• EXERCISE TASK:
Rewrite every line of each item below with "common name" switched to "everyday name" wherever it appears, leaving everything else the same.

• MATERIAL:

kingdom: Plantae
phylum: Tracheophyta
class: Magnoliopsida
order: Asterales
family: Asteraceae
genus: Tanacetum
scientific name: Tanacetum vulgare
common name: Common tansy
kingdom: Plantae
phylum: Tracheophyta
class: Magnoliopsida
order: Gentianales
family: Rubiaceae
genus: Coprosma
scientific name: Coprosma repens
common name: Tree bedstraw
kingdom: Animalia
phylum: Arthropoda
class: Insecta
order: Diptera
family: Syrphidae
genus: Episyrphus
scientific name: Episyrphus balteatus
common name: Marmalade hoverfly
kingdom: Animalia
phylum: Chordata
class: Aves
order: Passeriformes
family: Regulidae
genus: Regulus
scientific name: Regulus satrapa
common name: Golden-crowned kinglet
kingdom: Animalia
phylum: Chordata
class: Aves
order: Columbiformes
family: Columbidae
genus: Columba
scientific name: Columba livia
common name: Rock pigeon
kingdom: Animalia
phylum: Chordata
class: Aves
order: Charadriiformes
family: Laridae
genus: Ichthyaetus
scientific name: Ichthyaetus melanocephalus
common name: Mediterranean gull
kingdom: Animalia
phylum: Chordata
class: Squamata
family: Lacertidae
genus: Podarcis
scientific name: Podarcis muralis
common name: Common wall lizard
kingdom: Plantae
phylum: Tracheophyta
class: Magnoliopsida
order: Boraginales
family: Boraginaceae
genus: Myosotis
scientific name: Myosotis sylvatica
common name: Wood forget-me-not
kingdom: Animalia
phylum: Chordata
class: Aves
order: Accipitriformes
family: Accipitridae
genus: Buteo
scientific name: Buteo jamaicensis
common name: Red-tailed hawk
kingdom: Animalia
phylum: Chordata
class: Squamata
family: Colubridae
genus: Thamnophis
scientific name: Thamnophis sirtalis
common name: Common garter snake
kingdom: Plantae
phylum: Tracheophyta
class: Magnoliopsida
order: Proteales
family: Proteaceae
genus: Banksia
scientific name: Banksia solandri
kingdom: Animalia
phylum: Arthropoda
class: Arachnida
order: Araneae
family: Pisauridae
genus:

• RESPONSE TO THIS EXERCISE:
kingdom: Plantae
phylum: Tracheophyta
class: Magnoliopsida
order: Asterales
family: Asteraceae
genus: Tanacetum
scientific name: Tanacetum vulgare
everyday name: Common tansy
kingdom: Plantae
phylum: Tracheophyta
class: Magnoliopsida
order: Gentianales
family: Rubiaceae
genus: Coprosma
scientific name: Coprosma repens
everyday name: Tree bedstraw
kingdom: Animalia
phylum: Arthropoda
class: Insecta
order: Diptera
family: Syrphidae
genus: Episyrphus
scientific name: Episyrphus balteatus
everyday name: Marmalade hoverfly
kingdom: Animalia
phylum: Chordata
class: Aves
order: Passeriformes
family: Regulidae
genus: Regulus
scientific name: Regulus satrapa
everyday name: Golden-crowned kinglet
kingdom: Animalia
phylum: Chordata
class: Aves
order: Columbiformes
family: Columbidae
genus: Columba
scientific name: Columba livia
everyday name: Rock pigeon
kingdom: Animalia
phylum: Chordata
class: Aves
order: Charadriiformes
family: Laridae
genus: Ichthyaetus
scientific name: Ichthyaetus melanocephalus
everyday name: Mediterranean gull
kingdom: Animalia
phylum: Chordata
class: Squamata
family: Lacertidae
genus: Podarcis
scientific name: Podarcis muralis
everyday name: Common wall lizard
kingdom: Plantae
phylum: Tracheophyta
class: Magnoliopsida
order: Boraginales
family: Boraginaceae
genus: Myosotis
scientific name: Myosotis sylvatica
everyday name: Wood forget-me-not
kingdom: Animalia
phylum: Chordata
class: Aves
order: Accipitriformes
family: Accipitridae
genus: Buteo
scientific name: Buteo jamaicensis
everyday name: Red-tailed hawk
kingdom: Animalia
phylum: Chordata
class: Squamata
family: Colubridae
genus: Thamnophis
scientific name: Thamnophis sirtalis
everyday name: Common garter snake
kingdom: Plantae
phylum: Tracheophyta
class: Magnoliopsida
order: Proteales
family: Proteaceae
genus: Banksia
scientific name: Banksia solandri
kingdom: Animalia
phylum: Arthropoda
class: Arachnida
order: Araneae
family: Pisauridae
genus:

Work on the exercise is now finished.